I’m impatient, but I’m also patient. The older I get, the more I seem to become both. I can’t figure it out.
As a child, I remember wanting things: a new bike, my first cassette tape recorder, a camera, hifi equipment and more. In those days, we saved up, putting aside some pocket money each week or, when old enough to do paid Saturday and after-school jobs, saving my wages. But I was still impatient.
I was also impatient when waiting for visitors to arrive so parties could start or for presents to be given out on Christmas Day.
I still get impatient waiting for things to happen, although I know the importance of preparation and getting things right. From experience of amateur theatre and public speaking, I appreciate how much rehearsal is needed so that on the day a performance achieves the best possible result. It’s worth every minute of hard work learning lines and going through scenes again and again.

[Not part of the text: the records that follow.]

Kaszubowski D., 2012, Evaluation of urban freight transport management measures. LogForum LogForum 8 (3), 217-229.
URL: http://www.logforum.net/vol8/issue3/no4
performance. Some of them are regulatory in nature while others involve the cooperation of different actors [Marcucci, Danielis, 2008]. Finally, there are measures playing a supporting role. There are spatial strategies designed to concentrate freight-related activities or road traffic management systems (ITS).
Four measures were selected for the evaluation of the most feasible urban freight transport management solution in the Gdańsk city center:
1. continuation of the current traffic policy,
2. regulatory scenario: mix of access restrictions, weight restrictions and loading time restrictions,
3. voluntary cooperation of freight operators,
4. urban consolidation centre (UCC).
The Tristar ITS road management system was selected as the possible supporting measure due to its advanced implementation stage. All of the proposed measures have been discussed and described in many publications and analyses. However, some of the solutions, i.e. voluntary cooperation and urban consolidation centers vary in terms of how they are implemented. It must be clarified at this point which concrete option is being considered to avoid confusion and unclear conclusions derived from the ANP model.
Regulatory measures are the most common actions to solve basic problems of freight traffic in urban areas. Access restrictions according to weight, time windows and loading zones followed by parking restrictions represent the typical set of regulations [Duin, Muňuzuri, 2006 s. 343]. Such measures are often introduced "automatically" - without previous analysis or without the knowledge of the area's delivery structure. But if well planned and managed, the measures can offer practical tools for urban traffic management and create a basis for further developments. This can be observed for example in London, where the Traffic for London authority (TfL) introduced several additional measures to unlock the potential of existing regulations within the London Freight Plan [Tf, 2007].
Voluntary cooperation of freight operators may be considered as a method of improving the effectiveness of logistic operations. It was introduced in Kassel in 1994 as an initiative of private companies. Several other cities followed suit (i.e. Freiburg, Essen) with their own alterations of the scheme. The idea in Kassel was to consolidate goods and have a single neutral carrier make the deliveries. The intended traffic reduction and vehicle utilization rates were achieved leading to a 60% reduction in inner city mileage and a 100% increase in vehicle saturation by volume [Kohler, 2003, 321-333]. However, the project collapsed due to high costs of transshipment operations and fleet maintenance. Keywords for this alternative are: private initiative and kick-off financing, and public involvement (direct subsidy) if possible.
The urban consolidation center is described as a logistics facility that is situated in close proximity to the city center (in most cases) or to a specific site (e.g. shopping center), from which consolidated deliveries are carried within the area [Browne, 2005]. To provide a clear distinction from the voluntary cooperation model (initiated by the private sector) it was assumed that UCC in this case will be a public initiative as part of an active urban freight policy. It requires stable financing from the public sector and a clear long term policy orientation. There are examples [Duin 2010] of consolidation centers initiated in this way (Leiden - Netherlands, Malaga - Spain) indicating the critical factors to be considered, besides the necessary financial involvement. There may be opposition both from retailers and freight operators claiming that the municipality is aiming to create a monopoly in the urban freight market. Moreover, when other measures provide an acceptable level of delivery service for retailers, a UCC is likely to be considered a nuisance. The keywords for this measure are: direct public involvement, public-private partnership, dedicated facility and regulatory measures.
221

I’ve been working on an art project for 18 months, using certain items I find discarded on the beach and in the street. This morning, on the beach, I was thinking about how patiently I have been working on this, scouring the area for materials, sometimes feeling dejected when I go for weeks without finding anything. Only a few people have seen it and I won’t reveal it until it’s finished – I’m making a video documentary as I go along – but I’m impatient to get it finished and show it. I felt my patience had finally been exhausted and that I would never finish it – I’m 75% there – when suddenly I saw one of the items I use just sitting there on the sand, washed up by the tide. How did that happen?
[EDIT: Since originally publishing, I have found a second item on the same day. Amazing!]
It just proves that being patient works, even when we feel impatient.
The patience of preparation combined with the impatience of wanting something to happen make it all worthwhile.
I think that’s the case, but I still don’t understand it fully.